Records from a dataset:
*** Begin section ***

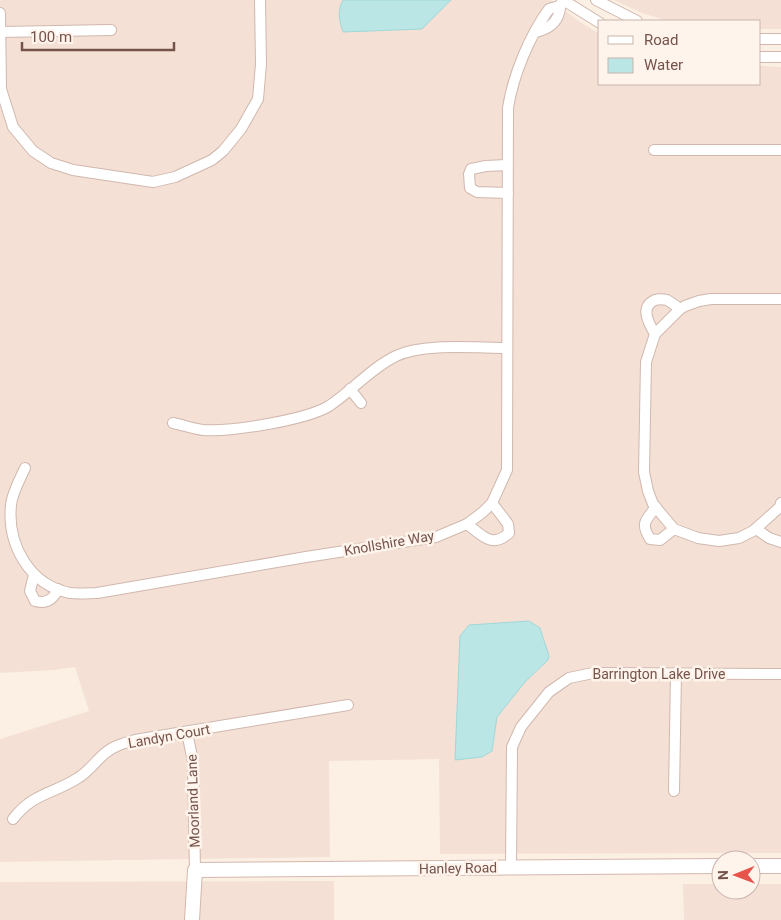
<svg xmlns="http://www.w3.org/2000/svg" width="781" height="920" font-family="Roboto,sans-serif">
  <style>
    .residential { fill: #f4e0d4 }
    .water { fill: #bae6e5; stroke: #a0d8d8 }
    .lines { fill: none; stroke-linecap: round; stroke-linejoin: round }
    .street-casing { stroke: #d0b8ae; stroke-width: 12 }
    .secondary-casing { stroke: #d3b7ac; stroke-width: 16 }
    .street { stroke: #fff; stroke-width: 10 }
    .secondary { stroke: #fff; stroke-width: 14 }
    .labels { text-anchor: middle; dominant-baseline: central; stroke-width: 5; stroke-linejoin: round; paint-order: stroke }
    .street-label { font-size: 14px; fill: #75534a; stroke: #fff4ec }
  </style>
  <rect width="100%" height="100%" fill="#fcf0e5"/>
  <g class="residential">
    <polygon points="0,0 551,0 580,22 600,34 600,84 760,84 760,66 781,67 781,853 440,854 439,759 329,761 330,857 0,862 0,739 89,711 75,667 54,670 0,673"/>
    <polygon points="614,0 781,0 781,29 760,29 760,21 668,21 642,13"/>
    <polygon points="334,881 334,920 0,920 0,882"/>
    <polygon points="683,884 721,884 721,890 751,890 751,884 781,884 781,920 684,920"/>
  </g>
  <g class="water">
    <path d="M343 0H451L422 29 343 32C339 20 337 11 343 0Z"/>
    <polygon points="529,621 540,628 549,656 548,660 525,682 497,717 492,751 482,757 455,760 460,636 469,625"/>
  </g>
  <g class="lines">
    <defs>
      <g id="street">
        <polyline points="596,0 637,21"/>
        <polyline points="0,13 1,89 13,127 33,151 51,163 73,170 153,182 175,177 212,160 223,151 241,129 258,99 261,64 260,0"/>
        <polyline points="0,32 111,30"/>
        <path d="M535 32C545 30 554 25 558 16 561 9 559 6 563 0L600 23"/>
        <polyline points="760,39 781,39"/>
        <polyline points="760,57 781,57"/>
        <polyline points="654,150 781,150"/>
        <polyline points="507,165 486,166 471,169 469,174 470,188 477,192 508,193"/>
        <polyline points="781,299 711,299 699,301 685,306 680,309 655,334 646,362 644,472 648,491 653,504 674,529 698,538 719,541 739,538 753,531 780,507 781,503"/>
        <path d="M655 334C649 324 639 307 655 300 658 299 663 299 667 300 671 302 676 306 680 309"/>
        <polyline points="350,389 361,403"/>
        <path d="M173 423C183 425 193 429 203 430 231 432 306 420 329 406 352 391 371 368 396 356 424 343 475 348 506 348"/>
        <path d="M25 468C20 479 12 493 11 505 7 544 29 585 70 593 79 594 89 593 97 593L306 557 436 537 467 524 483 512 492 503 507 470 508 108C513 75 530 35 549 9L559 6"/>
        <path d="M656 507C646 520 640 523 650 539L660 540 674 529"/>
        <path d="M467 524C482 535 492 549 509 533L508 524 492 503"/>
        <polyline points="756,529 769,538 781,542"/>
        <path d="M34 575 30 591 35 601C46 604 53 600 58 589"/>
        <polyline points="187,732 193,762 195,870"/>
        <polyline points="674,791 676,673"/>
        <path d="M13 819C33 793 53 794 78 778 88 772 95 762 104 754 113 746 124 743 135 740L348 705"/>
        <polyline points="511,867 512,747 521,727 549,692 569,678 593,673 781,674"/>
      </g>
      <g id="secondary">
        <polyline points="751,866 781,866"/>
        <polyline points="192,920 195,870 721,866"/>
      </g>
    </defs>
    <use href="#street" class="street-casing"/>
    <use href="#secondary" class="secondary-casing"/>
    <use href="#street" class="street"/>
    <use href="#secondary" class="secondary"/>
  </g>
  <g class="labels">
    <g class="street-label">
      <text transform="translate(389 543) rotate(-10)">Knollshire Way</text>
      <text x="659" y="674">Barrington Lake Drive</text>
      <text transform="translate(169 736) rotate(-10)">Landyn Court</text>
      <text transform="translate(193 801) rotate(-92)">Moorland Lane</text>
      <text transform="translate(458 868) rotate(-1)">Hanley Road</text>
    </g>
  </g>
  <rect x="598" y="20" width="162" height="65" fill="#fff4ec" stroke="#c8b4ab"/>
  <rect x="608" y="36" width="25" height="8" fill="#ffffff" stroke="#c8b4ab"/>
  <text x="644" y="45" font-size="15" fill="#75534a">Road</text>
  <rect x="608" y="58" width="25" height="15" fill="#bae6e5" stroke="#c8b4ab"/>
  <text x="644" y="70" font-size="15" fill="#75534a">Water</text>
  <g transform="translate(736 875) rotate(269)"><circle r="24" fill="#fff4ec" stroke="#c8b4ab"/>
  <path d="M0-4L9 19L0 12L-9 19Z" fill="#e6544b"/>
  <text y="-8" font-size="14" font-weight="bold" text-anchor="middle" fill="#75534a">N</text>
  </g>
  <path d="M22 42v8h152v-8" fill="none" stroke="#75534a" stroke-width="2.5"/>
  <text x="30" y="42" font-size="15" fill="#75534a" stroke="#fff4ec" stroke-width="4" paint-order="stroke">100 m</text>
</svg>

*** End section ***

Above are the records; copy every line in them that holds the word "casing".

Exercise output ::
    .street-casing { stroke: #d0b8ae; stroke-width: 12 }
    .secondary-casing { stroke: #d3b7ac; stroke-width: 16 }
    <use href="#street" class="street-casing"/>
    <use href="#secondary" class="secondary-casing"/>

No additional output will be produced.